Personal information
- Full name: Jayden Schofield
- Born: 14 May 1992 (age 33)
- Original team: East Fremantle (WAFL)
- Draft: No. 74, 2010 National Draft
- Height: 182 cm (6 ft 0 in)
- Weight: 76 kg (168 lb)
- Position: Defender

Playing career^{1}
- Years: Club / Games (Goals)
- 2011: Western Bulldogs / 7 (0)
- ^{1} Playing statistics correct to the end of 2011.

= Jayden Schofield =

Australian rules footballer

Jayden Schofield (born 14 May 1992) is a former Australian rules footballer who played in the Australian Football League (AFL) for the Western Bulldogs. He was drafted from the East Fremantle Football Club in the West Australian Football League with the 74th selection in the 2010 AFL draft.

Originally from Geraldton, where he played for the Railways Football Club in the Great Northern Football League, Schofield moved to Perth in 2010 to play for East Fremantle in the Colts (Under 18s) team.

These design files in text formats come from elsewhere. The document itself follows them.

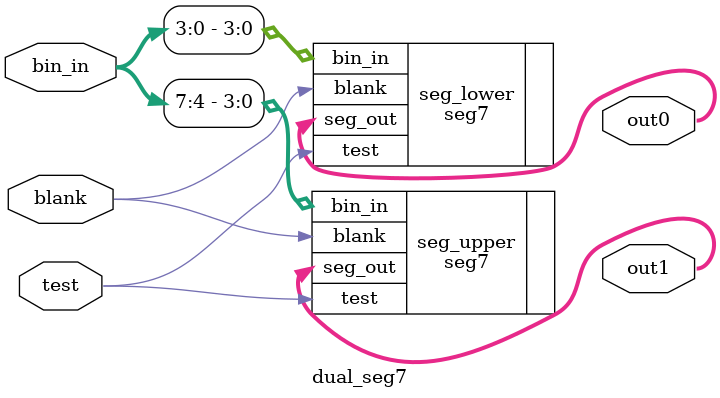
<source format=sv>
module dual_seg7 (
    input logic [7:0] bin_in,    // 8位二进制输入
    input logic blank,           // 熄灭控制信号（高电平有效）
    input logic test,            // 测试控制信号（高电平有效）
    output logic [6:0] out1,     // 第一个段显示的7位输出
    output logic [6:0] out0      // 第二个段显示的7位输出
);

    // 实例化上半字节
    seg7 seg_upper (
        .bin_in(bin_in[7:4]),    // 连接上半字节
        .blank(blank),           // 连接熄灭信号
        .test(test),             // 连接测试信号
        .seg_out(out1)           // 连接到out1
    );

    // 实例化下半字节
    seg7 seg_lower (
        .bin_in(bin_in[3:0]),    // 连接下半字节
        .blank(blank),           // 连接熄灭信号
        .test(test),             // 连接测试信号
        .seg_out(out0)           // 连接到out0
    );

endmodule

</source>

He was selected in the Western Australian team at the 2010 AFL Under 18 Championships and was named on the half-back flank in the Colts Team of the Year.

He was delisted from the Western Bulldogs senior list at the end of the 2011 season, in order to return home to Western Australia and deal with personal matters. He played seven senior games with the Western Bulldogs.